2007 Canadian comedy-drama film

Twilight (La Brunante) is a 2007 Canadian comedy-drama film, directed by Fernand Dansereau. The film stars Monique Mercure as Madeleine, a woman suffering from Alzheimer's disease who travels to the Gaspé region of Quebec where she plans to commit suicide, and Suzanne Clément as Zoé, a troubled younger woman whom she befriends with transformative effects on both of their lives.

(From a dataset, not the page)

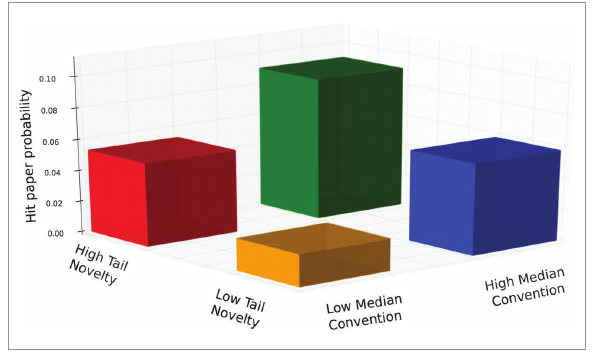
A unique combination of disciplinary depth (conventionality) and novelty significantly increases the impact of research papers.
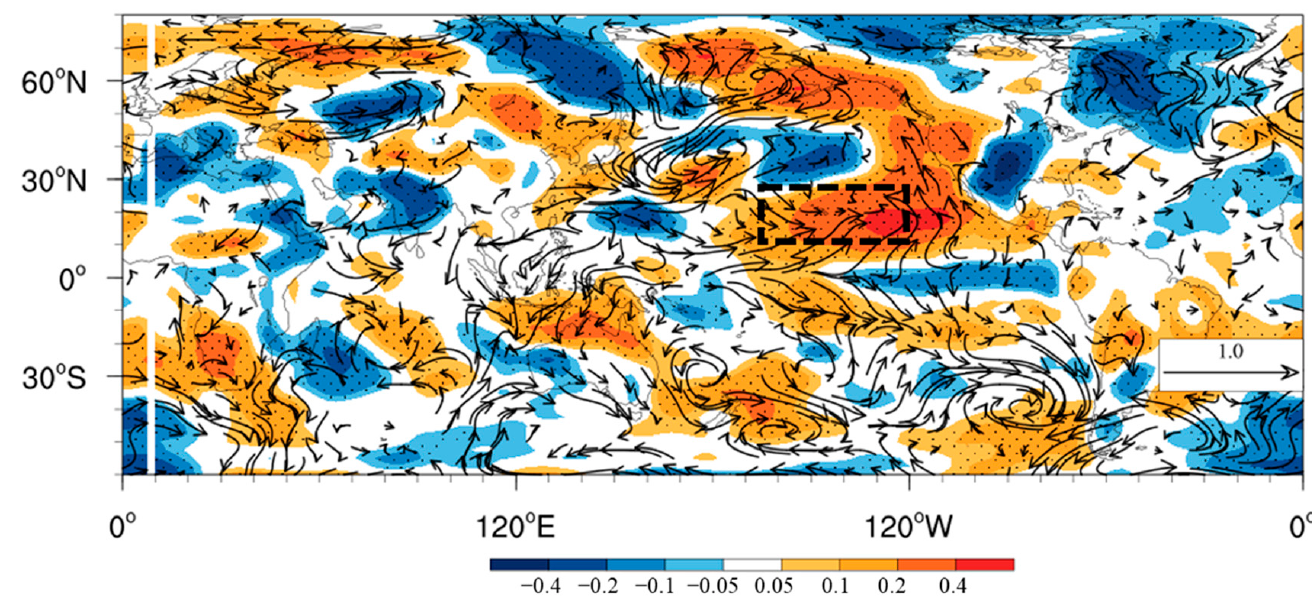
Figure 6. Regressed July t2m (shading; K) and surface wind (vector; m s − 1 ) anomalies onto NCDT from the observations. The black dotted box denotes the location of the Northeast Pacific. Stippling indicates significance at the 95% level from Student’s t -test. Black vectors are significant regressed surface wind anomalies at the 90% level from Student’s 𝑡 -test.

The film was Dansereau's first narrative fiction film since Sweet Lies and Loving Oaths (Doux aveux) in 1982, after having concentrated on making documentary films for virtually all of the intervening 25 years. It premiered at the Montreal World Film Festival in August 2007, before going into commercial release in November.

The film received three Prix Jutra nominations at the 10th Jutra Awards in 2008, for Best Film, Best Director (Dansereau) and Best Supporting Actress (Clément).